The Lambda Architecture is an approach to building stream processing applications on top of MapReduce and near real-time data processing systems.
This has proven to be a surprisingly popular idea.
All data entering the system is dispatched to both the batch layer and the speed layer for processing.
The batch layer has two functions:
- Managing the master dataset (an immutable, append-only set of raw data)
- And to pre-compute the batch views
The serving layer indexes the batch views so that they can be queried in low-latency, ad-hoc way.
The speed layer compensates for the high latency of updates to the serving layer and deals with recent data only.
Any incoming query can be answered by merging results from batch views and real-time views.
Each of these layers can be realized using various big data technologies. For instance, the batch layer datasets can be in a distributed file system, while MapReduce can be used to create batch views that can be fed to the serving layer. The serving layer can be implemented using NoSQL technologies such as HBase or Cassandra, while querying can be implemented by technologies such as Apache Drill or Impala. Finally, the speed layer can be realized with data streaming technologies such as Apache Storm or Spark Streaming. Now let’s consider each of these layers by one at a time.
The batch layer is responsible for two things. The first is to store the immutable, constantly growing master dataset (HDFS), and the second is to compute arbitrary views from this dataset (MapReduce). Computing the views is a continuous operation, so when new data arrives it will be aggregated into the views when they are recomputed during the next MapReduce iteration.
The views should be computed from the entire dataset and therefore the batch layer is not expected to update the views frequently. Depending on the size of your dataset and cluster, each iteration could take hours.
The output from the batch layer is a set of flat files containing the precomputed views. The serving layer is responsible for indexing and exposing the views so that they can be queried. As the batch views are static, the serving layer only needs to provide batch updates and random reads. Users would then be able to query the views immediately.
Although, the batch and serving layers alone do not satisfy any real-time requirement because MapReduce (by design) is high latency and it could take a few hours for new data to be represented in the views and propagated to the serving layer. This is why we need the speed layer.
Just a note about the use of the term real-time. When we say real-time, we actually mean near real-time (NRT) and the time delay between the occurrence of an event and the availability of any processed data from that event.

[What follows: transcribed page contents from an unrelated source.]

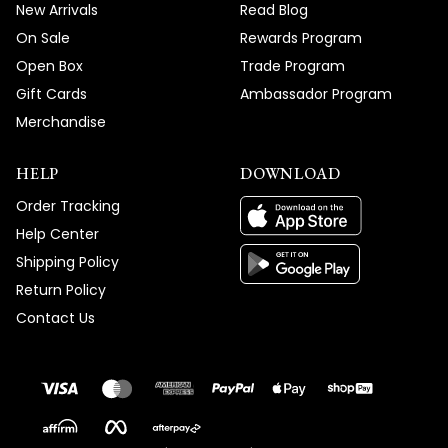
New Arrivals
Read Blog
On Sale
Rewards Program
Open Box
Trade Program
Gift Cards
Ambassador Program
Merchandise
HELP
DOWNLOAD
Order Tracking
Help Center
Shipping Policy
Return Policy
Contact Us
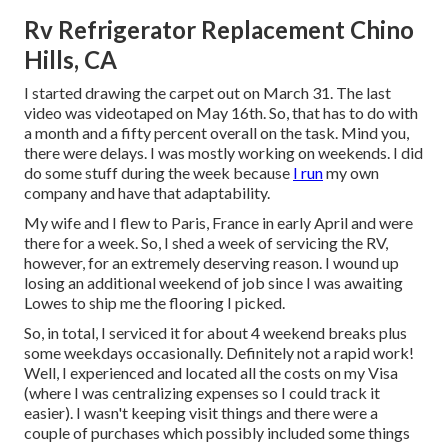
Rv Refrigerator Replacement Chino
Hills, CA
I started drawing the carpet out on March 31. The last
video was videotaped on May 16th. So, that has to do with
a month and a fifty percent overall on the task. Mind you,
there were delays. I was mostly working on weekends. I did
do some stuff during the week because
I run
my own
company and have that adaptability.
My wife and I flew to Paris, France in early April and were
there for a week. So, I shed a week of servicing the RV,
however, for an extremely deserving reason. I wound up
losing an additional weekend of job since I was awaiting
Lowes to ship me the flooring I picked.
So, in total, I serviced it for about 4 weekend breaks plus
some weekdays occasionally. Definitely not a rapid work!
Well, I experienced and located all the costs on my Visa
(where I was centralizing expenses so I could track it
easier). I wasn't keeping visit things and there were a
couple of purchases which possibly included some things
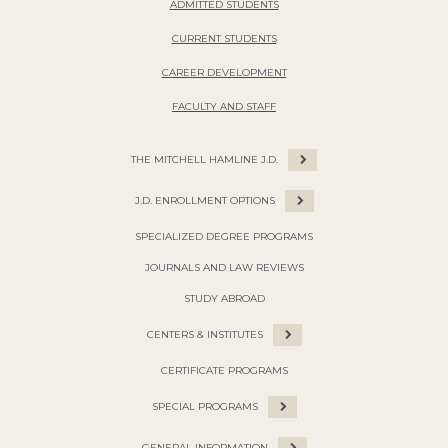
ADMITTED STUDENTS
CURRENT STUDENTS
CAREER DEVELOPMENT
FACULTY AND STAFF
THE MITCHELL HAMLINE J.D.
J.D. ENROLLMENT OPTIONS
SPECIALIZED DEGREE PROGRAMS
JOURNALS AND LAW REVIEWS
STUDY ABROAD
CENTERS & INSTITUTES
CERTIFICATE PROGRAMS
SPECIAL PROGRAMS
GENERAL INFORMATION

In essence the speed layer is the same as the batch layer in that it computes views from the data it receives. The speed layer is needed to compensate for the high latency of the batch layer and it does this by computing real-time views. The real-time views contain only the delta results to supplement the batch views.
Whilst the batch layer is designed to continuously recompute the batch views from scratch, the speed layer uses an incremental model whereby the real-time views are incremented as and when new data is received. Whats clever about the speed layer is the real-time views are intended to be transient and as soon as the data propagates through the batch and serving layers the corresponding results in the real-time views can be discarded.
The final piece of the puzzle is exposing the real-time views so that they can be queried and merged with the batch views to get the complete results. As the real-time views are incremental, the speed layer requires both random reads and writes.